Ses dessins ont accompagné des générations d’écoliers. Le dessinateur français Jean-Jacques Sempé, connu pour ses illustrations des aventures du Petit Nicolas et ses dessins humoristiques pour la presse, est décédé jeudi 11 août à l’âge de 89 ans, a annoncé à l’AFP son épouse, Martine Gossieaux Sempé.
Il est mort “paisiblement”, “à l’âge de 89 ans, dans sa maison de vacances, entouré de sa femme et d’amis proches”, a indiqué Marc Lecarpentier, son biographe et ami, dans un communiqué à l’AFP.
Né le 17 août 1932 à Pessac (Gironde), le dessinateur a publié une dizaine d’albums dans sa carrière, Saint Tropez, Tot és compliqué et surtout Petit Nicolas, qui se vend aujourd’hui autour de 15 millions d’exemplaires.
Grand maître français de l’humour et de la poésie, mélange de dérision et de pudeur, Sempé a dessiné des années 50 à aujourd’hui une œuvre pleine de bonhomie. Il a dessiné pour le New Yorker, Paris Match ou L’Express pour les albums “Petit Nicolas”. Sempé était l’un des artistes les plus demandés par le New Yorker avec une centaine de couvertures dessinées à la main.
enfance difficile
Enfant naturel, battu et bègue, Jean-Jacques Sempé n’a pas vraiment eu l’enfance de son héros Nicolas qu’il a élevé avec René Goscinny, dans une France idéalisée des années 1950. Il vend ses premiers tableaux en 1950 au journal Sud Ouest qui signé “DRO” (de “tirer”). Depuis le “Petit Nicolas” qu’il crée en 1959 avec René Goscinny, Jean-Jacques Sempé publie près d’un album par an et signe une centaine de couvertures dans la presse.
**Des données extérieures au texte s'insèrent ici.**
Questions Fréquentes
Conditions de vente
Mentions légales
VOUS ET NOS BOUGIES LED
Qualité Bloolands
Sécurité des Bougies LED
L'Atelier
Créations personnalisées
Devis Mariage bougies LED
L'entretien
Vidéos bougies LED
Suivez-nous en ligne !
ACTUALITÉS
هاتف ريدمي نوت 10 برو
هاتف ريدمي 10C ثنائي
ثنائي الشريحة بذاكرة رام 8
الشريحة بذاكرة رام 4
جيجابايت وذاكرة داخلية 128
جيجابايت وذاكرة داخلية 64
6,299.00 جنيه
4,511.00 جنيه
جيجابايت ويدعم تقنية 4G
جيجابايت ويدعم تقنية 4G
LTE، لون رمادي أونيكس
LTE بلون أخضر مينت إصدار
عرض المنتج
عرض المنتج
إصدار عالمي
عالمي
Un bus sur un pont traversant la Seine la nuit, des musiciens, des cyclistes, une bouche d’incendie, des scènes à Central Park, à Saint-Tropez ou au Jardin du Luxembourg… Dans chacune de ses oeuvres, on retrouve ses thèmes de prédilection : la petitesse de l’homme dans la nature, sa solitude en ville, ses disputes, ses moqueries et ses ambitions démesurées, les limites de l’esprit d’équipe.